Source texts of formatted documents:
--- START ---

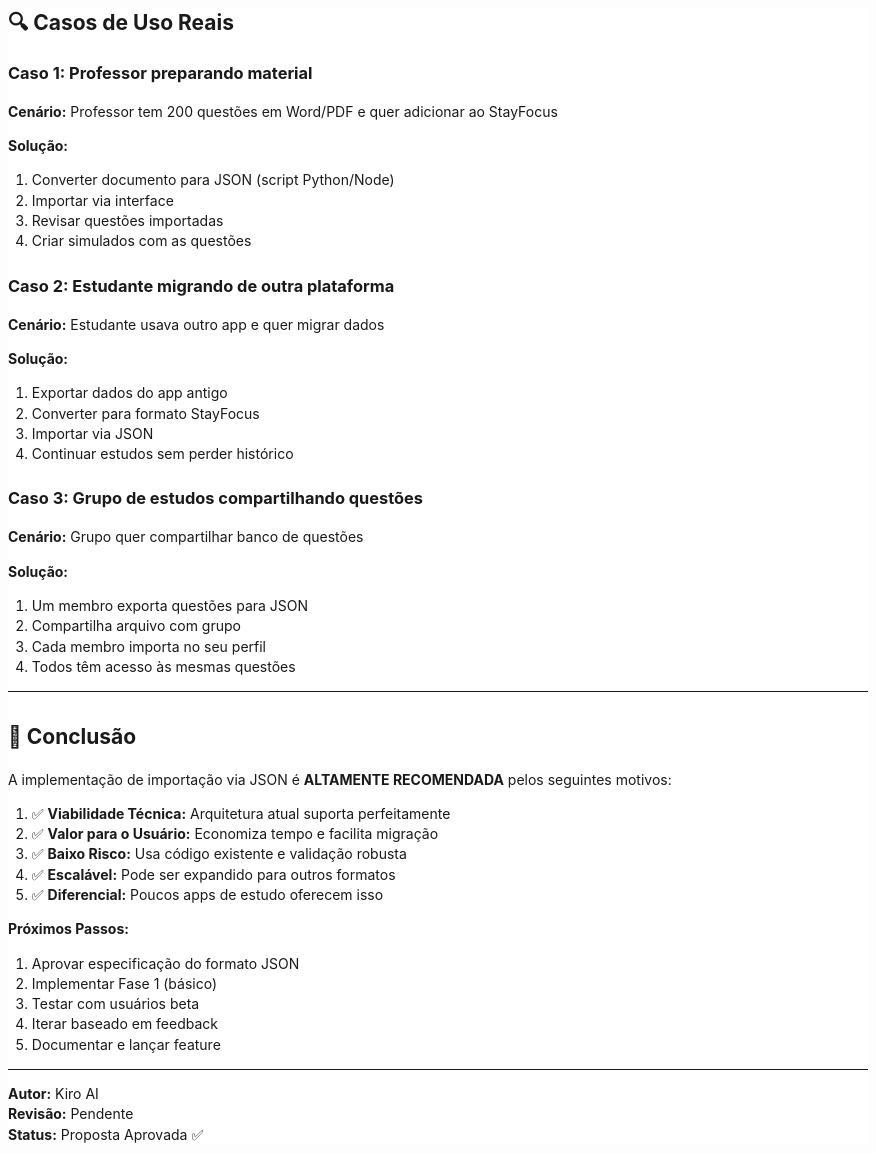 
## 🔍 Casos de Uso Reais

### Caso 1: Professor preparando material
**Cenário:** Professor tem 200 questões em Word/PDF e quer adicionar ao StayFocus

**Solução:**
1. Converter documento para JSON (script Python/Node)
2. Importar via interface
3. Revisar questões importadas
4. Criar simulados com as questões

### Caso 2: Estudante migrando de outra plataforma
**Cenário:** Estudante usava outro app e quer migrar dados

**Solução:**
1. Exportar dados do app antigo
2. Converter para formato StayFocus
3. Importar via JSON
4. Continuar estudos sem perder histórico

### Caso 3: Grupo de estudos compartilhando questões
**Cenário:** Grupo quer compartilhar banco de questões

**Solução:**
1. Um membro exporta questões para JSON
2. Compartilha arquivo com grupo
3. Cada membro importa no seu perfil
4. Todos têm acesso às mesmas questões

---

## 🚀 Conclusão

A implementação de importação via JSON é **ALTAMENTE RECOMENDADA** pelos seguintes motivos:

1. ✅ **Viabilidade Técnica:** Arquitetura atual suporta perfeitamente
2. ✅ **Valor para o Usuário:** Economiza tempo e facilita migração
3. ✅ **Baixo Risco:** Usa código existente e validação robusta
4. ✅ **Escalável:** Pode ser expandido para outros formatos
5. ✅ **Diferencial:** Poucos apps de estudo oferecem isso

**Próximos Passos:**
1. Aprovar especificação do formato JSON
2. Implementar Fase 1 (básico)
3. Testar com usuários beta
4. Iterar baseado em feedback
5. Documentar e lançar feature

---

**Autor:** Kiro AI  
**Revisão:** Pendente  
**Status:** Proposta Aprovada ✅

--- END ---

Lines containing the word "estudos" are to be pulled from the records and copied.

TASK SOLUTION
4. Continuar estudos sem perder histórico
### Caso 3: Grupo de estudos compartilhando questões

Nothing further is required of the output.